When asked if he would worry that the EU's new energy efficiency regulations would affect the export of Deep Optoelectronics, Luo Xuecheng did not care. The impact should not be too big. Now the company's exports are mainly aimed at the Americas, Southeast Asia, the Middle East and other regions. These are emerging markets and relatively easy to enter. Luo Xuecheng said that in the LED industry, the EU is a very mature market. Most companies have set their sights on it. The competitive pressure is too great. It is better to develop some emerging markets and seize market share in advance. Although the threshold of emerging markets is relatively low, Deep Optoelectronics has a sense of crisis early, putting independent research and development in the first place. In addition to the development of a rotary LED lamp automatic assembly machine to replace the traditional manual assembly technology to achieve machine substitution, the company is also developing technology and green communication system for controlling lamps through WiFi, combining routers and LED lights to Seize the market.
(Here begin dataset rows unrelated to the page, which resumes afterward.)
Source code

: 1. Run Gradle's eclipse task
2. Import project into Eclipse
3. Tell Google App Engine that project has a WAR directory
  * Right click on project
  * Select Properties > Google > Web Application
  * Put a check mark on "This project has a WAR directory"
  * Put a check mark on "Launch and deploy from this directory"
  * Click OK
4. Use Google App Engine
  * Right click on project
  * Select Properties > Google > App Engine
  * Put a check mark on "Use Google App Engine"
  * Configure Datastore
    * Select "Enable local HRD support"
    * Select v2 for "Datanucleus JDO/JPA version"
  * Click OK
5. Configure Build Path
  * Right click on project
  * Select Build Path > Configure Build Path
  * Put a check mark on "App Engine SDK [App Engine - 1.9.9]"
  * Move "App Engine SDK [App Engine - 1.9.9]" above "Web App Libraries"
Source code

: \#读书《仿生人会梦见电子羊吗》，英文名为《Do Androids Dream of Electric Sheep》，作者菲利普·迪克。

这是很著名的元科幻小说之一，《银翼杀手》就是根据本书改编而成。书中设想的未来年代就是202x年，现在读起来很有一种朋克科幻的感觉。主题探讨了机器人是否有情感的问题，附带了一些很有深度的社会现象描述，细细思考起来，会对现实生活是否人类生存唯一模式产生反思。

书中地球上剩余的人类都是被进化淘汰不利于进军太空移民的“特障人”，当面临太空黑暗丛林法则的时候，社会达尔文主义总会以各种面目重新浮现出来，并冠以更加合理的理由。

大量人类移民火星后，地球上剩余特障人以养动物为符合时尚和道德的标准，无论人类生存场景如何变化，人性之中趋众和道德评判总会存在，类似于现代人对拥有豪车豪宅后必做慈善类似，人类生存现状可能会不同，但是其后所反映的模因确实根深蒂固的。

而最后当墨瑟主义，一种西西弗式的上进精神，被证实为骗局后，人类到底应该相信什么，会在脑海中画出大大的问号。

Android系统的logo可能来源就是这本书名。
Zhejiang Dapu Electric Co., Ltd. is more willing to face the EU's new energy efficiency standards. Now, our company's main export market is in Germany, Italy and other countries, how to seize market share? We can only work hard on technology and quality. Zheng Xingliang said that the cost of production of our company's products is particularly high. The chips of our products are imported from well-known companies, and the life of the lamps produced is up to 50,000 hours. Moreover, we are also very willing to invest in the material. In terms of the lamp shell (the bottom of the shell), most of the lamp shells produced in Zhongshan, Guangdong, are only 1.5 kilograms, while ours has 2.5 kilograms, which is completely unwilling to cut corners. This has allowed us to be recognized by many customers. Zheng Xingliang gave an example. The LED product produced in Shenzhen is priced at $3, and his product is priced at $10, but there are still many orders.